History

Japan
- Name: Submarine No. 41
- Builder: Yokosuka Naval Arsenal, Yokosuka, Japan
- Laid down: 20 January 1921
- Launched: 25 October 1921
- Completed: 28 April 1923
- Commissioned: 28 April 1923
- Renamed: Ro-23 on 1 November 1924
- Stricken: 1 April 1935
- Fate: Hulked 7 August 1935
- Renamed: Hulk No. 3106 on 7 August 1935

General characteristics
- Class & type: Kaichū type submarine (K3 subclass)
- Displacement: 752 tonnes (740 long tons) surfaced; 1,013 tonnes (997 long tons) submerged;
- Length: 70.10 m (230 ft 0 in) overall
- Beam: 6.12 m (20 ft 1 in)
- Draft: 3.70 m (12 ft 2 in)
- Installed power: 2,900 bhp (2,200 kW) (diesel); 1,200 hp (890 kW) (electric motor);
- Propulsion: Diesel-electric; 2 × Sulzer Mark II diesel engine, 75 tons fuel; 2 × electric motor; 2 x shafts;
- Speed: 16.5 knots (30.6 km/h; 19.0 mph) surfaced; 8.5 knots (15.7 km/h; 9.8 mph) submerged;
- Range: 6,000 nmi (11,000 km; 6,900 mi) at 10 knots (19 km/h; 12 mph) surfaced; 85 nmi (157 km; 98 mi) at 4 knots (7.4 km/h; 4.6 mph) submerged;
- Test depth: 45.7 m (150 ft)
- Crew: 46
- Armament: 6 × 450 mm (18 in) torpedo tubes (4 x bow, 2 x external on upper deck); 10 x Type 44 torpedoes; 1 × 76.2 mm (3.00 in) gun;

= Japanese submarine Ro-23 =

Ro-23, originally named Submarine No. 41, was an Imperial Japanese Navy Kaichū-Type submarine of the Kaichū III subclass. She was commissioned in 1923 as the final unit of the Kaichu III subclass and operated in the waters of Japan, Formosa, and Chōsen before she was stricken in 1935.
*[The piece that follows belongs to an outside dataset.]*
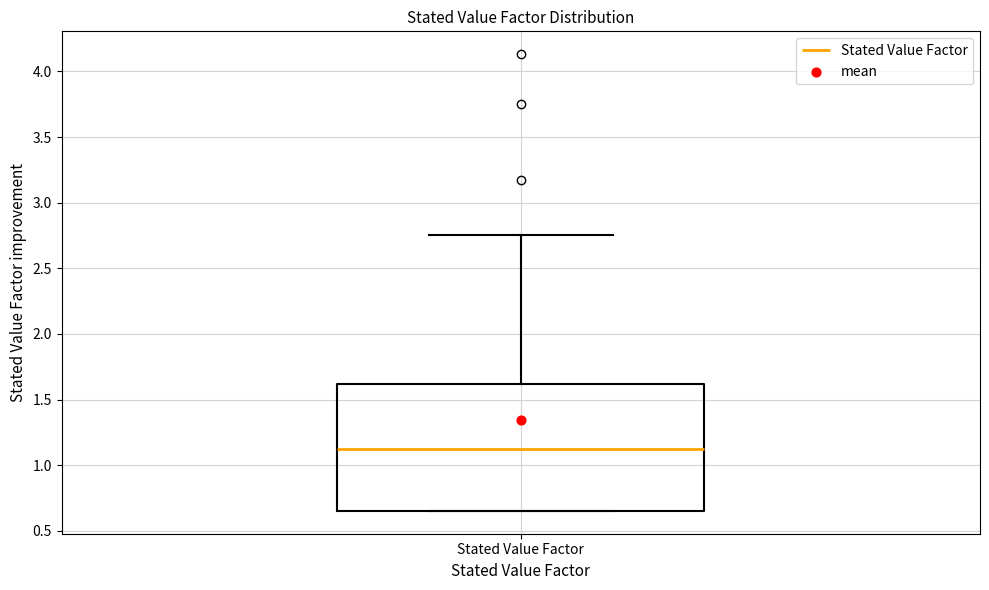

Read this box plot against the y-axis: the position of the median line, the range covered by the box, and the ends of both whiskers. The values are not printed on the chart, so give them approximately, as read against the axis.

median 1.15, box 0.65 to 1.60, whiskers 0.65 to 2.75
==Design and description==
The submarines of the Kaichu III sub-class were a slightly improved version of the preceding Kaichu II subclass, the man difference being an increase in diving depth from 30 to 45.7 m. They displaced 740 LT surfaced and 997 LT submerged. The submarines were 70.10 m long and had a beam of 6.12 m and a draft of 3.70 m.

For surface running, the submarines were powered by two 1,450 bhp Sulzer Mark II diesel engines, each driving one propeller shaft. When submerged each propeller was driven by a 600 hp electric motor. They could reach 16.5 kn on the surface and 8.5 kn underwater. On the surface, they had a range of 6,000 nmi at 10 kn; submerged, they had a range of 85 nmi at 4 kn.

The submarines were armed with six 450 mm torpedo tubes, four internal tubes in the bow and two external tubes mounted on the upper deck, and carried a total of ten Type 44 torpedoes. They were also armed with a single 76.2 mm deck gun mounted aft of the conning tower.

==Construction and commissioning==

Ro-23 was laid down as Submarine No. 41 on 20 January 1921 by the Yokosuka Naval Arsenal at Yokosuka, Japan. Launched on 25 October 1921, she was completed and commissioned on 28 April 1923 as the final submarine of the Kaichu III subclass.

==Service history==

Upon commissioning, Submarine No. 41 was attached to the Sasebo Naval District, to which she remained attached throughout her career. On 15 June 1923, she was assigned to Submarine Division 22 and to the Sasebo Defense Division, and on 1 November 1924 she was renamed Ro-23. On 1 December 1924, Submarine Division 22 was reassigned to the Chinkai Defense Division on the southern coast of Chōsen. Submarine Division 22 returned to the Sasebo Defense Division on 1 December 1925, serving in it until 15 November 1934, and thereafter operated directly under the control of the Sasebo Naval District.

Ro-23 was stricken from the Navy list on 1 April 1935. She was hulked on 7 August 1935 and renamed Hulk No. 3106.